There's no hard limit imposed by the tools themselves. The practical limit depends on your device's available memory. Most devices can handle PDFs up to 50-100MB without issues. Very large files (200+ pages with high-resolution images) may be slower to process on older devices or phones.

Can I edit the text content of a PDF?

The current tools focus on structural operations — merging, splitting, rotating, watermarking, and text extraction. Direct text editing within a PDF (changing words, fixing typos) is a significantly more complex operation due to how PDFs store text and formatting. For text edits, you'd typically need to extract the text, edit it in a word processor, and export a new PDF.

Do the tools preserve hyperlinks and bookmarks?

Yes. When merging or splitting PDFs, hyperlinks, bookmarks, and other interactive elements are preserved in the output. The tools work at the PDF structure level, so metadata and interactive features carry over.

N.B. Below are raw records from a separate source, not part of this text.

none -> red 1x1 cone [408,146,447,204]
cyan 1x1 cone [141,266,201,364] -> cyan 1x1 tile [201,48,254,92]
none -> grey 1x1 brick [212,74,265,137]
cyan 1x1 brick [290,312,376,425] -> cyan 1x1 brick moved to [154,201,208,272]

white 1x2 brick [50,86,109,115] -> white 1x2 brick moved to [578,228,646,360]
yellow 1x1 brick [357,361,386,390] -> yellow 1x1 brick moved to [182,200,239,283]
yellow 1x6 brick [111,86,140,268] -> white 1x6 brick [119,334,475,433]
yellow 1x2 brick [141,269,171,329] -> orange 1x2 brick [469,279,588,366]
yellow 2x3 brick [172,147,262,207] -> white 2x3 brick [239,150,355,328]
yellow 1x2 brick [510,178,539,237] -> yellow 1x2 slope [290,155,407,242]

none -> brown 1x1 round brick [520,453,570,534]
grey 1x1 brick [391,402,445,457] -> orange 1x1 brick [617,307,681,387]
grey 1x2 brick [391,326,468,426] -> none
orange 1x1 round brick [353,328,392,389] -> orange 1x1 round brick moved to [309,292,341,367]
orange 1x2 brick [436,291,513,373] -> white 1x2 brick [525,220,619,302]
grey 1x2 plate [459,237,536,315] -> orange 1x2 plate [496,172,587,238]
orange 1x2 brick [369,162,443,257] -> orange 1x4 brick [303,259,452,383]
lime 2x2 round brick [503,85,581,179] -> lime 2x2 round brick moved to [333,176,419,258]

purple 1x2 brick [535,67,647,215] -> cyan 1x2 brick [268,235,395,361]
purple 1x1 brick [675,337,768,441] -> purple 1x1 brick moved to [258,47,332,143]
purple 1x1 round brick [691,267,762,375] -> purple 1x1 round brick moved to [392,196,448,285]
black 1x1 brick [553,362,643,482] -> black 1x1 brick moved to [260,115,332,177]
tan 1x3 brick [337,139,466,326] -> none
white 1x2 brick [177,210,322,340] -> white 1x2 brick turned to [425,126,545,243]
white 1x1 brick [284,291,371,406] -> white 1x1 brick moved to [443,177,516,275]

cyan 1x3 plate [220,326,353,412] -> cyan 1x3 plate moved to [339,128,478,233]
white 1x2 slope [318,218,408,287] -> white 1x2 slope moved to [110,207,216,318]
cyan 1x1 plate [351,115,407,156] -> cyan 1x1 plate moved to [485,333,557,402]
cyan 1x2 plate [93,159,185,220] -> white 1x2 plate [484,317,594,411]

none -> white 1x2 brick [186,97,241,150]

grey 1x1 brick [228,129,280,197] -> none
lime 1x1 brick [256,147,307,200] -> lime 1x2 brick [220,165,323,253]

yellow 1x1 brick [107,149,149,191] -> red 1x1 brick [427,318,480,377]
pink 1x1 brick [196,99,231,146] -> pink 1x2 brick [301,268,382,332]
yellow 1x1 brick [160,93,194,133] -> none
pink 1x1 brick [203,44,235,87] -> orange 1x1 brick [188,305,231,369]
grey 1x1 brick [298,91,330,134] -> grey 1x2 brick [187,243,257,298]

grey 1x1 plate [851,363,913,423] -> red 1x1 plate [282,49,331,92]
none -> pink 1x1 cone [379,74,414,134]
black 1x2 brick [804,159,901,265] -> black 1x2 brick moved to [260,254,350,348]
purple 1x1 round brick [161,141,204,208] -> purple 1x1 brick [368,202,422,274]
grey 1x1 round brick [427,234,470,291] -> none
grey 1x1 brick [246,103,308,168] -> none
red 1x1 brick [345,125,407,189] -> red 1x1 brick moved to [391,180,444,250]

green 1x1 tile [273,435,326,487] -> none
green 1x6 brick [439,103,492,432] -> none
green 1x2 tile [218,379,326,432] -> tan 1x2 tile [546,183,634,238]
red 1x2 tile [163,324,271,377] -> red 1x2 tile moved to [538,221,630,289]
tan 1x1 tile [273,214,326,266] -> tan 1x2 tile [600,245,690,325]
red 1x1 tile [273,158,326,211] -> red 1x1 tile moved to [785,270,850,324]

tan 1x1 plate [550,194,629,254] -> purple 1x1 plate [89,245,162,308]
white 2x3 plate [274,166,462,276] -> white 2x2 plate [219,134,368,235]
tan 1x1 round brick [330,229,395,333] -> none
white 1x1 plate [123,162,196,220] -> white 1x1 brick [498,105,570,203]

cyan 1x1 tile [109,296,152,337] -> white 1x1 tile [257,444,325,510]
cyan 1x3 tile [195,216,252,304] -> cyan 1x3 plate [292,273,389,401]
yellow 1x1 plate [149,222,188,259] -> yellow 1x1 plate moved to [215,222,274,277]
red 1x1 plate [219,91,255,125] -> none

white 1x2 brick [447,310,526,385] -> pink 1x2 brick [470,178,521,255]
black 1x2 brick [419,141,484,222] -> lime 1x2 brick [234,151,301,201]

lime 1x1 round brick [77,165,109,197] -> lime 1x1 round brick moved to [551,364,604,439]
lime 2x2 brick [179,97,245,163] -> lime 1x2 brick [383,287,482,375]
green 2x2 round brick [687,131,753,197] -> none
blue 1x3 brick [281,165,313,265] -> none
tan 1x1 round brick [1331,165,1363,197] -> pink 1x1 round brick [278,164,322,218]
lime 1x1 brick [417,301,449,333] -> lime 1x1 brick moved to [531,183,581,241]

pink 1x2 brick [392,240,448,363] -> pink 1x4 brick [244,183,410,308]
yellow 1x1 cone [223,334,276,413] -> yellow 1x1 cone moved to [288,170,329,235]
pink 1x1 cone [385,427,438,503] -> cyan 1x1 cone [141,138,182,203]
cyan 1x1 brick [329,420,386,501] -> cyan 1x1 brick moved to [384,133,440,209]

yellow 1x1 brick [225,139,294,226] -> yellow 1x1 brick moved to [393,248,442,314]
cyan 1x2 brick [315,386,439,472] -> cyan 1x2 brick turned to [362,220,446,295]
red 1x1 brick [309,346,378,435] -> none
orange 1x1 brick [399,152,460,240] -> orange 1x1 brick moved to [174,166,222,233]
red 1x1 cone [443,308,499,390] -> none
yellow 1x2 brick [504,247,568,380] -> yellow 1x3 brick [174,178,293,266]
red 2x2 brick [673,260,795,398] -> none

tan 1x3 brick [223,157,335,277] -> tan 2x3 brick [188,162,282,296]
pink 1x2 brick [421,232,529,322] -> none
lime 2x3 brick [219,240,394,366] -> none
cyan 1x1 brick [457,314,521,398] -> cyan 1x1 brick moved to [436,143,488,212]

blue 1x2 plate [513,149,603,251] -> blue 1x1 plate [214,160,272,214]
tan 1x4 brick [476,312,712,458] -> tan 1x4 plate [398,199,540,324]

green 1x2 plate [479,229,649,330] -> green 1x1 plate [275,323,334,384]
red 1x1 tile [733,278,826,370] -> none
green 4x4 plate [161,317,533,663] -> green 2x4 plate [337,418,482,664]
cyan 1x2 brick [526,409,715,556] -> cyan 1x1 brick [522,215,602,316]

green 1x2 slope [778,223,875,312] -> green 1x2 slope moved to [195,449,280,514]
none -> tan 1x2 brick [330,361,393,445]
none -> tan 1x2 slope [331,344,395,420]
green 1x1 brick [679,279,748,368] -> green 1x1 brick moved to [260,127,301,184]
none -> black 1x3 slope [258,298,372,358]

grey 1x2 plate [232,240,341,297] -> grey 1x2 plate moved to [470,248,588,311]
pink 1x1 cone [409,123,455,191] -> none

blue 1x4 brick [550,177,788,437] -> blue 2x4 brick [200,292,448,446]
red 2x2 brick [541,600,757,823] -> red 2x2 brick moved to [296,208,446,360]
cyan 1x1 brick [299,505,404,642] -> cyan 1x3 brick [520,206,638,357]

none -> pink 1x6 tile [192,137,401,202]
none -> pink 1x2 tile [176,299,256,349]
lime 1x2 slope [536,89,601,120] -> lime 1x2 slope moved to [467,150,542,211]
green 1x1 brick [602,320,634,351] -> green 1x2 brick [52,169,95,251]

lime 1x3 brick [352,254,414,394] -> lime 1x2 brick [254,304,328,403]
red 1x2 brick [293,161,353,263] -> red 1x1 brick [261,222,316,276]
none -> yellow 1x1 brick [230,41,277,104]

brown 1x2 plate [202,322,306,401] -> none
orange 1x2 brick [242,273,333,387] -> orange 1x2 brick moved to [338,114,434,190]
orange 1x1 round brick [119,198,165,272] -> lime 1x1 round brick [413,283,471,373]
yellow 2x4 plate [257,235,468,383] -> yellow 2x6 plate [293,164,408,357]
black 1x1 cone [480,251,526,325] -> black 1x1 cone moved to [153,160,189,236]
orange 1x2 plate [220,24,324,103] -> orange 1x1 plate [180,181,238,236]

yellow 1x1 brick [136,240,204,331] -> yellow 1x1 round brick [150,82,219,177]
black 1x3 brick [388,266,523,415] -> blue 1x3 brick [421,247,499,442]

Can I process password-protected PDFs?

If a PDF requires a password to open, you'll need to enter the password when loading the file. The tools can then process the unlocked document. PDFs with permission restrictions (like print-only) may have limitations depending on the type of restriction applied.

How do I know my files aren't being uploaded?

Open your browser's Developer Tools (F12), go to the Network tab, and watch while you process a file. You'll see that no requests are made with your file data. The only network requests are for loading the page's own scripts and stylesheets — your PDF data stays entirely in the browser.